6. Soro propose son aide pour la médiation sociale au Cameroun peut-être en prélude à une éventuelle rébellion des Camerounais contre l’injustice. Il demande les modalités pour « être à vos côtés ». Il dit : "Être à vos côtés, cela signifie revenir sur les problèmes qui se sont posés à nous et sur les procédures que nous avons mises en place pour les résoudre."
7. Soro vante les mérites de la rébellion et crée une curieuse symétrie entre ivoirité et colonialisme. Il dit de façon péremptoire que "Monsieur Gbagbo a amplifié" l'ivoirté qu'il qualifie comme étant "la tropicalisation de la colonisation des Africains par des Africains". Hmmm! On y reviendra dans la discussion. Ce discours a dû être une menace grave pour la face des acteurs du tribalisme d'Etat au Cameroun qui le suivaient et qui ne le soutiendront pas pour cet aspect. J'espère qu'il n'ira pas saluer Paul Biya avec cette idée de rébellion contre le tribalisme d'Etat (Camerounité). D'ailleurs, il demande à être accepté comme Camerounais. Pour cet aspect spécifique, le peuple Camerounais lui offrera directement la citoyenneté !
8. Il dit sans "forfanterie" à son goût que les élections présidentielles, législatives, régionales et municipales ont été en Côte d'Ivoire "unanimement saluées", "transparentes", "ouvertes à tous", "démocratiques", "exemplaires dans leur préparation, leur organisation comme dans leur déroulement". C'est bien lui qui le dit et qui prend les Camerounais à témoin!!

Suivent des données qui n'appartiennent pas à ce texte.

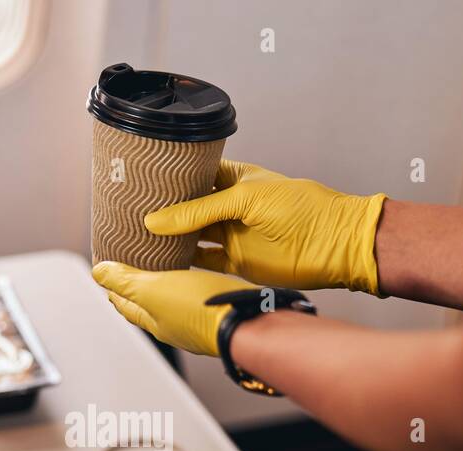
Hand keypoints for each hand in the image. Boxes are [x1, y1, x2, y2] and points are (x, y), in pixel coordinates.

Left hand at [92, 261, 259, 355]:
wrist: (248, 323)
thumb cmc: (201, 309)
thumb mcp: (154, 290)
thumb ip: (126, 281)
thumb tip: (98, 272)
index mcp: (154, 321)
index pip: (125, 305)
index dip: (114, 288)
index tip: (106, 272)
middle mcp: (174, 326)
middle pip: (148, 306)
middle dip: (138, 288)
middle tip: (132, 266)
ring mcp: (197, 322)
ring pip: (174, 301)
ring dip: (166, 285)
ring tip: (164, 264)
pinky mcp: (219, 313)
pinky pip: (198, 297)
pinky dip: (190, 284)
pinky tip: (197, 274)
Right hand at [143, 160, 386, 293]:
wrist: (334, 244)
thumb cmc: (301, 209)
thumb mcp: (245, 199)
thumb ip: (199, 210)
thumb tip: (155, 220)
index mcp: (234, 180)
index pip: (193, 176)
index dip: (169, 179)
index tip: (139, 181)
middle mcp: (230, 207)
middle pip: (187, 208)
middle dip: (162, 211)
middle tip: (128, 212)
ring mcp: (232, 235)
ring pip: (191, 236)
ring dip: (168, 238)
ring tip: (134, 237)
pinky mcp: (236, 262)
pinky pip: (202, 262)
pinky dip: (182, 263)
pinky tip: (158, 261)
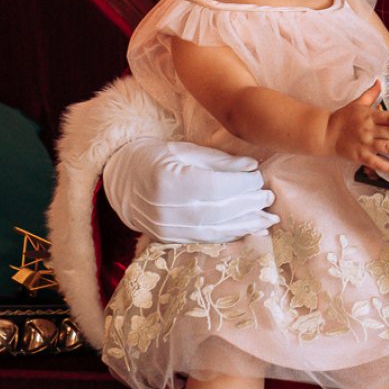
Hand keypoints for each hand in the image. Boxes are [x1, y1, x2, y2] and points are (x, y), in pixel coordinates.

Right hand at [102, 138, 278, 242]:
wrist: (120, 179)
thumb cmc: (155, 156)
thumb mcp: (185, 150)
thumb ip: (219, 160)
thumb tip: (251, 166)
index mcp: (168, 180)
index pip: (215, 187)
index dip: (242, 184)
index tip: (260, 177)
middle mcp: (166, 209)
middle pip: (217, 210)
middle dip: (248, 205)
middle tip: (269, 198)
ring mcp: (165, 228)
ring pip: (214, 230)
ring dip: (245, 225)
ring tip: (268, 218)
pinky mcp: (168, 239)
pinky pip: (204, 239)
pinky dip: (230, 236)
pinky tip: (249, 230)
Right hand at [326, 82, 388, 173]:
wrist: (325, 132)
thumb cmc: (343, 117)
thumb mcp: (357, 103)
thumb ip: (371, 93)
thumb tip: (379, 81)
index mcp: (369, 116)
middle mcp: (369, 129)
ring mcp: (365, 143)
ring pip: (387, 147)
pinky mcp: (360, 156)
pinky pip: (376, 162)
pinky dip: (387, 167)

9. Dans les accords politiques, il évite astucieusement de citer les accords coloniaux de Marcoussis en France parce qu’il sait probablement c’est la cause de la crise postélectorale en Côte d’Ivoire et qu’une fois de plus, ce sont les Français qui ont piloté nos affaires africaines.

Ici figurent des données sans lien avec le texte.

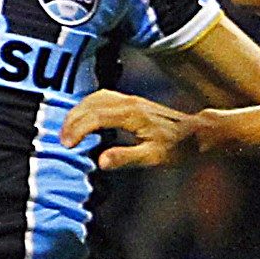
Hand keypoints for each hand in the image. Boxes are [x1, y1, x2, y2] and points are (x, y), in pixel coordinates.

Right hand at [60, 89, 200, 169]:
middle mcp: (129, 102)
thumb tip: (100, 161)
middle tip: (62, 141)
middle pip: (91, 104)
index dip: (78, 129)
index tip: (67, 145)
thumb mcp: (153, 158)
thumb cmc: (177, 148)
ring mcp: (130, 99)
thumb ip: (126, 158)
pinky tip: (83, 118)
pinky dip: (87, 106)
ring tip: (68, 131)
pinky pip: (102, 97)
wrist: (197, 134)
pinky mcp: (131, 101)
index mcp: (132, 115)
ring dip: (78, 112)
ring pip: (95, 98)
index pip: (96, 117)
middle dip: (73, 120)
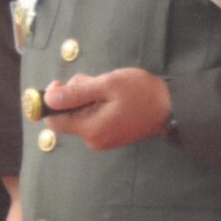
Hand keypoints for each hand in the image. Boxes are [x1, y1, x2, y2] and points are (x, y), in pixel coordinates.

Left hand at [42, 67, 172, 150]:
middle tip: (92, 80)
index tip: (62, 83)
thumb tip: (48, 99)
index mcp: (91, 129)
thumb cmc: (142, 93)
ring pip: (81, 116)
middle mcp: (94, 139)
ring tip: (106, 87)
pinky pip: (93, 119)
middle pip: (68, 117)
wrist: (173, 106)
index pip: (54, 120)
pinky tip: (111, 96)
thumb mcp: (107, 85)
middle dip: (74, 96)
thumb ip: (76, 93)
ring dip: (86, 98)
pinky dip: (96, 105)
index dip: (52, 101)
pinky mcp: (111, 136)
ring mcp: (103, 139)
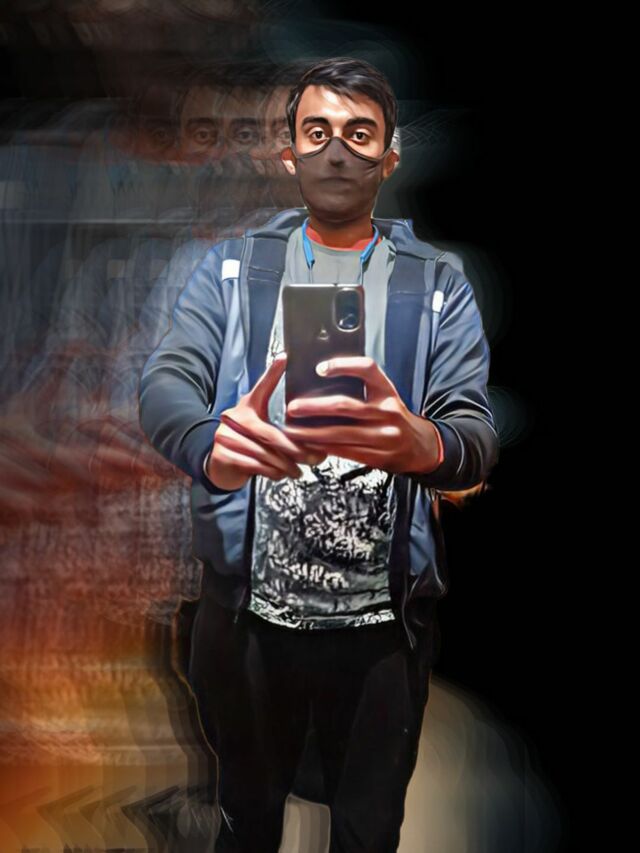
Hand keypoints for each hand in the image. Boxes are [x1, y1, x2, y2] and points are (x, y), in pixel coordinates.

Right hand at [206, 352, 327, 489]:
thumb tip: (304, 406)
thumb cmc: (247, 440)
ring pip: (266, 453)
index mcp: (247, 406)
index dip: (272, 373)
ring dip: (287, 465)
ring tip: (300, 471)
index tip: (284, 358)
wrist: (219, 462)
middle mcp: (235, 418)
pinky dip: (273, 472)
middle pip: (271, 434)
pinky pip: (256, 465)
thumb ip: (277, 417)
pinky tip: (282, 474)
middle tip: (315, 457)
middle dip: (296, 449)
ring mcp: (227, 436)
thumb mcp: (259, 423)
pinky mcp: (224, 455)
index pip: (261, 387)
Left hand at [281, 356, 440, 474]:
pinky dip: (324, 448)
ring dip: (312, 433)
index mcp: (387, 392)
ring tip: (292, 430)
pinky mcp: (378, 456)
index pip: (367, 369)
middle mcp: (387, 411)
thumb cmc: (395, 418)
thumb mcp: (385, 397)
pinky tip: (309, 444)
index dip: (343, 365)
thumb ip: (362, 390)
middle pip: (344, 406)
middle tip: (293, 407)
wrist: (421, 447)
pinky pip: (345, 451)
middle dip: (314, 407)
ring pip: (340, 433)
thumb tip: (322, 384)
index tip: (320, 368)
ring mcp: (383, 435)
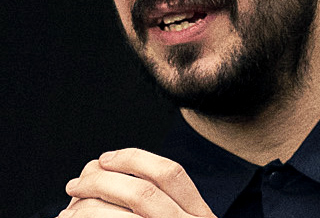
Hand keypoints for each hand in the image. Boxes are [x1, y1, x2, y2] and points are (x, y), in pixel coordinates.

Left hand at [59, 148, 216, 216]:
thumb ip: (161, 204)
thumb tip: (105, 171)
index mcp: (200, 214)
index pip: (171, 173)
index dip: (135, 159)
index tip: (105, 158)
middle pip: (143, 191)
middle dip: (104, 182)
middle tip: (76, 183)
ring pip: (128, 214)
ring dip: (91, 207)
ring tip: (69, 207)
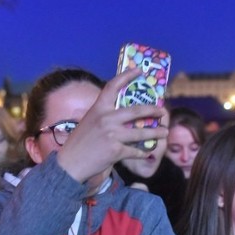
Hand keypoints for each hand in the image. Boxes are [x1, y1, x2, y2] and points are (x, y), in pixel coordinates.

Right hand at [56, 67, 168, 183]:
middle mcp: (106, 119)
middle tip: (163, 111)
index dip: (127, 76)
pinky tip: (146, 153)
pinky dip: (142, 153)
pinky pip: (135, 151)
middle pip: (137, 110)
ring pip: (141, 132)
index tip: (139, 70)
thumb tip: (122, 114)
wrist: (70, 164)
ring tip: (164, 132)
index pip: (113, 86)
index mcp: (98, 108)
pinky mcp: (116, 151)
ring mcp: (112, 135)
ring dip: (156, 133)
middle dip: (153, 110)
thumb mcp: (89, 122)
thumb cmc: (79, 143)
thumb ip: (104, 116)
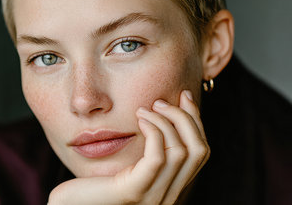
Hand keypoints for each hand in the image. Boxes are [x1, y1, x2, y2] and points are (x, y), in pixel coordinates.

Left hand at [47, 90, 209, 204]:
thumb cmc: (92, 182)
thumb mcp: (126, 162)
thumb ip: (146, 149)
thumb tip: (162, 115)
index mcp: (169, 185)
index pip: (199, 152)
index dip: (196, 121)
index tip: (183, 96)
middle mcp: (168, 195)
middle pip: (199, 151)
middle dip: (186, 117)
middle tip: (162, 101)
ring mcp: (153, 196)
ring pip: (182, 152)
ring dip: (166, 121)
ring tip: (144, 109)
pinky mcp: (133, 192)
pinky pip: (156, 158)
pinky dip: (153, 132)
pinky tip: (138, 119)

10. Il revient sans grande conviction sur les résultats des élections présidentielles en Côte d'Ivoire et parle d'une curieuse arithmétique qui donnerait "un tiers" (et donc les 46%) à Laurent Gbagbo. Si les élections étaient mathématiquement démontrables, en Guinée, Cellou Dalein Diallo qui a eu 43% et s'est allié au troisième qui avait eu 14% au premier tour, serait président de la République de nos jours en lieu et place d'Alpha Condé qui n'avait obtenu que 17% au premier tour. Bref, dans un cas comme dans l'autre, c'est la communauté internationale seule au goût de Soro qui sait certifier les résultats. 
11. Il dit des contre-vérités au passage. En décembre 2010, la Côte d'Ivoire n'avait pas encore ratifiée le traité de Rome qui justifie la présence de Laurent Gbagbo à la CPI. Ce faisant, il exprime une « opinion sélective » en lieu et place de "nos opinions nationales respectives" qu'il dénonce.

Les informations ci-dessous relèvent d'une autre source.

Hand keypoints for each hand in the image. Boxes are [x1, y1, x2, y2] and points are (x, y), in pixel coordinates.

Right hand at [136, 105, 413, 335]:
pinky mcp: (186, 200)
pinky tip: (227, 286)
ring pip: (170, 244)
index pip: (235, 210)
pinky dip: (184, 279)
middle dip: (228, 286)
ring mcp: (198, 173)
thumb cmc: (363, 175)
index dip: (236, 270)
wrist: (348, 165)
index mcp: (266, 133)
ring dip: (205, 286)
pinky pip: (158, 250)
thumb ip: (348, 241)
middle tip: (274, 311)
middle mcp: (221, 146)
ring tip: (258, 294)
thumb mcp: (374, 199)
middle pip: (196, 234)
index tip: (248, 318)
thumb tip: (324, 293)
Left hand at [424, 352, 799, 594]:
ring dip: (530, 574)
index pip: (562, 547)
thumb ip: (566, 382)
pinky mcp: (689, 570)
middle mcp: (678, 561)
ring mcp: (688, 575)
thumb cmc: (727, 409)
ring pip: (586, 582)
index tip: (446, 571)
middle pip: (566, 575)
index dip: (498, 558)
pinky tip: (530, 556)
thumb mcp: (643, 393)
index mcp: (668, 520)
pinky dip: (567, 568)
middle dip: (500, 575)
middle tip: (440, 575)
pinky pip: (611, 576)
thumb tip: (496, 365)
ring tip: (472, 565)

12. Implicitement, il accuse Paul Biya qui refuse "d’entendre la voix du peuple et d’accepter le verdict des urnes, quand une consultation électorale a été transparente" de "se rendre coupable d’un véritable déni de démocratie". J'espère qu'on ne transmettra pas ces postures de "rebelle" contre le tribalisme d'Etat et le déni de démocratie à Paul Biya, ce qui pourrait constituer une crise diplomatique.
13. Enfin, Soro a conclu par une leçon de démocratie et cherche à se démarquer de BOKO HARAM qui "ne combat pas l’injustice" comme lui. Il met l'emphase : "Avec BOKO HARAM, ce sont les normes universelles des civilisations africaines qui sont en péril : le respect, l’accueil, le partage, le dialogue, la symbiose réfléchie de nos peuples avec la nature" alors qu'avec lui, Soro, c'est "la dignité des résistances émancipatrices" qui "n’a rien à voir avec la bassesse de ces criminels". Soro a compris qu'on l'accuserait d'être venu au Cameroun pour former Cavayé à la rébellion au nord avec l'aide de Boko Haram.
Pourtant, à la fin de son discours, Soro ne s'empêche pas de lancer un "Réveillons-nous" contre le terrorisme qui peut être diversement interprété car, ce qu’il oublie est qu’un terroriste est un rebelle qui n’a pas gagné. Mandela est resté un terroriste aux USA jusqu’en 2008 ! Si Boko Haram gagne, il trouvera les arguments dans une autre Assemblée pour justifier sa lutte. D’ailleurs, les agrégés de philosophie ne manqueront pas pour rédiger un joli discours sur l’islam et le panafricanisme.